TASK STATEMENT => Search the data below for the string "casing". Extract every line that contains it.

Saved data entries

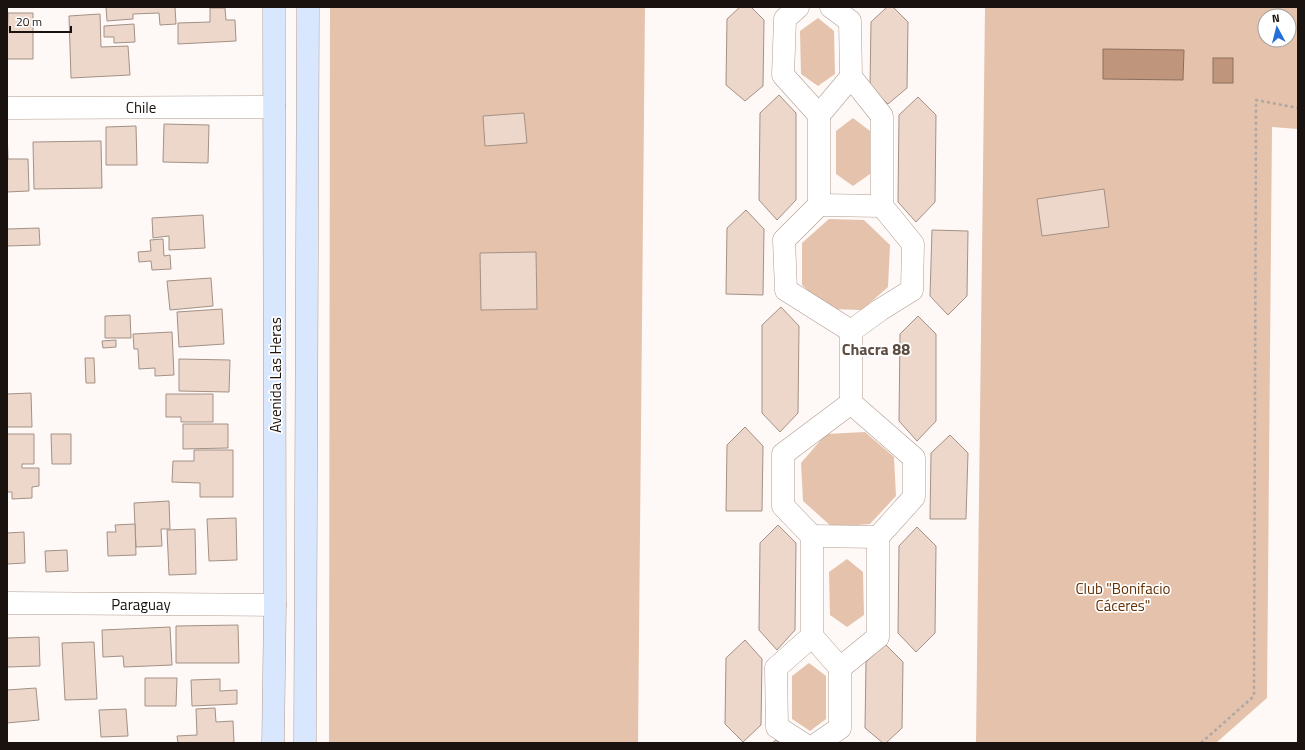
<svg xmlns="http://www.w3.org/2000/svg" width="1305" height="750" viewBox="0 0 1305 750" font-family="'Titillium Web',sans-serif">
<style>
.green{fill:#e5c2ac;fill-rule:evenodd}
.water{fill:#bf967c;stroke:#8d6e5b}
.building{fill:#ecd7ca;stroke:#a49185}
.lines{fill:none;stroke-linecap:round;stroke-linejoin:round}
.minor-casing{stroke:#b09c90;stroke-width:23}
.secondary-casing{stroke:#b09c90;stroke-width:23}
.path{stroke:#ada7a5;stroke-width:2.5;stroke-dasharray:3 3;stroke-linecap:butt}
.minor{stroke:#fff;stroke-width:22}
.secondary{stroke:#d9e7fe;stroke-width:22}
.labels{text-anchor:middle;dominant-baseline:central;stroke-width:3.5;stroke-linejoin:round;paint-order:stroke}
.street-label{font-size:15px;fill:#19120e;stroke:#fff}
.park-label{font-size:15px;fill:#643001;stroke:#fff}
.neighbourhood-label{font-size:16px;font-weight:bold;fill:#5e4d42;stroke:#fff}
</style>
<rect width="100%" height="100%" fill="#fef9f7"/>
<g class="green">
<polygon points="330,7 645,7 638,743 329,743"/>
<path d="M 985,7 L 1298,7 L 1298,129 L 1272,127 L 1267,698 L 1216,743 L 976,743 ZM 1265,16 L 1289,16 L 1289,40 L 1265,40 Z"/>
<polygon points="818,18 834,31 835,74 818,86 801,74 800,31"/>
<polygon points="853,118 870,131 870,174 853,186 836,174 836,131"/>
<polygon points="829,219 864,220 890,245 888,287 862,310 827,309 802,285 802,243"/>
<polygon points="865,432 894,457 896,496 870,524 832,527 803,501 801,463 826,434"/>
<polygon points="847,559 863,572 864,615 847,627 830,615 829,572"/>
<polygon points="809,663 826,676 826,719 810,731 792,719 792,676"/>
</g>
<g class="water">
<polygon points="1103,49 1184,50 1183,80 1103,79"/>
<rect x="1213" y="58" width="20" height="25"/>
</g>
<g class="building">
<polygon points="106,7 175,7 176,24 160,25 159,13 133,14 133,19 107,21"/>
<polygon points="740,7 751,7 764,20 763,86 745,101 726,85 727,19"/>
<polygon points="887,7 893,7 908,22 907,88 888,104 870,88 871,22"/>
<polygon points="210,8 225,8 226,20 235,20 236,41 178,44 178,23 210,22"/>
<polygon points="8,13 33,13 33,59 7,59"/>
<polygon points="100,14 101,47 128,46 130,75 71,78 69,16"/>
<polygon points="134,24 135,42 114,43 114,37 104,37 104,26"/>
<polygon points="779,95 796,113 796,200 777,220 759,200 760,113"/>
<polygon points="918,97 936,115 935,202 916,222 898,202 899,115"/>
<polygon points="524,113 527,143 485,146 483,116"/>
<polygon points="164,124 209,125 208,163 163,162"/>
<polygon points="7,126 8,159 28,159 29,191 7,192"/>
<polygon points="136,126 137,165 106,165 106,127"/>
<polygon points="101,141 102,188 34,189 33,142"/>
<polygon points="1104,189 1109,227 1042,236 1037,199"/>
<polygon points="746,210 764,229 763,295 726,294 727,228"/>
<polygon points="203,215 205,248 169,250 169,236 153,238 152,218"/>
<polygon points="39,228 40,245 7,246 7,229"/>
<polygon points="932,230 968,231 967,296 948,315 930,296"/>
<polygon points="163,239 164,256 170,255 171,269 152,270 151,261 139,262 138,252 151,251 150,240"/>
<polygon points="536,252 537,309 481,310 480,253"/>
<polygon points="211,278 213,306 170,310 167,281"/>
<polygon points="781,307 799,326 798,413 780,432 762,413 762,325"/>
<polygon points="222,309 224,344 179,347 177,312"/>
<polygon points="130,315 131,338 105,338 105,316"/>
<polygon points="918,316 936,334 936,421 917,441 899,421 900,334"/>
<polygon points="172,332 174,375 155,376 155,368 139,369 138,349 134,349 133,334"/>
<polygon points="116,340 116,347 103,348 102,341"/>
<polygon points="85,358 94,358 95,383 86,383"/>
<polygon points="179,359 230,360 229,392 179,391"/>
<polygon points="31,393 32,427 7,427 7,394"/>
<polygon points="166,394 213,394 213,422 181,422 181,417 166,417"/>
<polygon points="183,424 228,424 228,448 183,449"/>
<polygon points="745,427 763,446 762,511 726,511 727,445"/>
<polygon points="7,434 34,434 34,464 22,464 22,468 39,468 39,486 32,487 32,498 12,499 12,492 7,492"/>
<polygon points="51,434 71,434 71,464 52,464"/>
<polygon points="950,435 968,453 966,519 930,519 931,453"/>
<polygon points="194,450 233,450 233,497 200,497 200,483 172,482 173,461 194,461"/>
<polygon points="169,501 170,529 161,529 162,546 136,547 134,503"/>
<polygon points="236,518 237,560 209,561 207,519"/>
<polygon points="135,524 136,555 108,556 107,532 116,532 115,525"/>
<polygon points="778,525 796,543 795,630 777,650 759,630 760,543"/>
<polygon points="917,527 936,546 935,633 916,652 898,633 899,546"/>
<polygon points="195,529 196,574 169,575 167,530"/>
<polygon points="24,532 25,563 7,564 7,533"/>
<polygon points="67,550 68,571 46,572 45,551"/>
<polygon points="238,625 239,663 176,663 176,626"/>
<polygon points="170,627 172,665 124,667 123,656 103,657 102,630"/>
<polygon points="39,637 40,666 7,667 7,638"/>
<polygon points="745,640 762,659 761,725 743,742 725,724 726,658"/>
<polygon points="94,642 97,699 65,700 62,643"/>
<polygon points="885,644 903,662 902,728 886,743 883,743 865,728 866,662"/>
<polygon points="145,678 177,678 176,706 145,706"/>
<polygon points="220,679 220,691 237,690 237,704 192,706 191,680"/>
<polygon points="36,688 39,720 7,723 7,690"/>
<polygon points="215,708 216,722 233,721 234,743 178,743 177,736 197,735 196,709"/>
<polygon points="126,709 128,736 101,737 99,710"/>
<polygon points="776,740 780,743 772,743"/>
</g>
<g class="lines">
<defs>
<g id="minor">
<polyline points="798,7 785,19 783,75 819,115 819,205 784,240 786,290 851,331"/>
<polyline points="7,108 274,107"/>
<polyline points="819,115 851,77"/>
<polyline points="819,205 882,206"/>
<polyline points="812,536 878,537"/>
<polyline points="7,603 275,605"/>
<polyline points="812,636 840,668"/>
<polyline points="802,743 777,727 776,668 812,636 812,536 783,506 783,454 851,403"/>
<polyline points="818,743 840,728 840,668 878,637 878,537 914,497 914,458 851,403 851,331 880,310 912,290 913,244 882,206 882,116 851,77 850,21 831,7"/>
</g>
<g id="secondary">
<polyline points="273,743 275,605 274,7"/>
<polyline points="305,743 308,7"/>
</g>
</defs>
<use href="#minor" class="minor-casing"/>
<use href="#secondary" class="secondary-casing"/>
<polyline class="path" points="1201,743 1254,696 1256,100 1298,108"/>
<use href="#minor" class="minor"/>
<use href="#secondary" class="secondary"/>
</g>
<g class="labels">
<g class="street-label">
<text x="141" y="107">Chile</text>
<text transform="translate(275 375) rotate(-90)">Avenida Las Heras</text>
<text x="141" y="604">Paraguay</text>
</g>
<g class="park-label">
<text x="1123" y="588">Club "Bonifacio<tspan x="1123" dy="17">Cáceres"</tspan></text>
</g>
<g class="neighbourhood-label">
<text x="876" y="349">Chacra 88</text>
</g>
</g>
<rect width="1305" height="750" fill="none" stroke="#19120e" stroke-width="16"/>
<g transform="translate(1277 28) rotate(353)"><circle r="19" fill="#ffffff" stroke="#a3a09f"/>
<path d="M0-3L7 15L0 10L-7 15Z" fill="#266fdb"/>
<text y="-6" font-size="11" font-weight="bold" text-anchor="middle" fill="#19120e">N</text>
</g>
<path d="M10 26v6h61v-6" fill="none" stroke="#19120e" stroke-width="2"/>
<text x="16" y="26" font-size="12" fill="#19120e" stroke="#ffffff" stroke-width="3" paint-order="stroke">20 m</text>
</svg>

WRITTEN RESPONSE =>
.minor-casing{stroke:#b09c90;stroke-width:23}
.secondary-casing{stroke:#b09c90;stroke-width:23}
<use href="#minor" class="minor-casing"/>
<use href="#secondary" class="secondary-casing"/>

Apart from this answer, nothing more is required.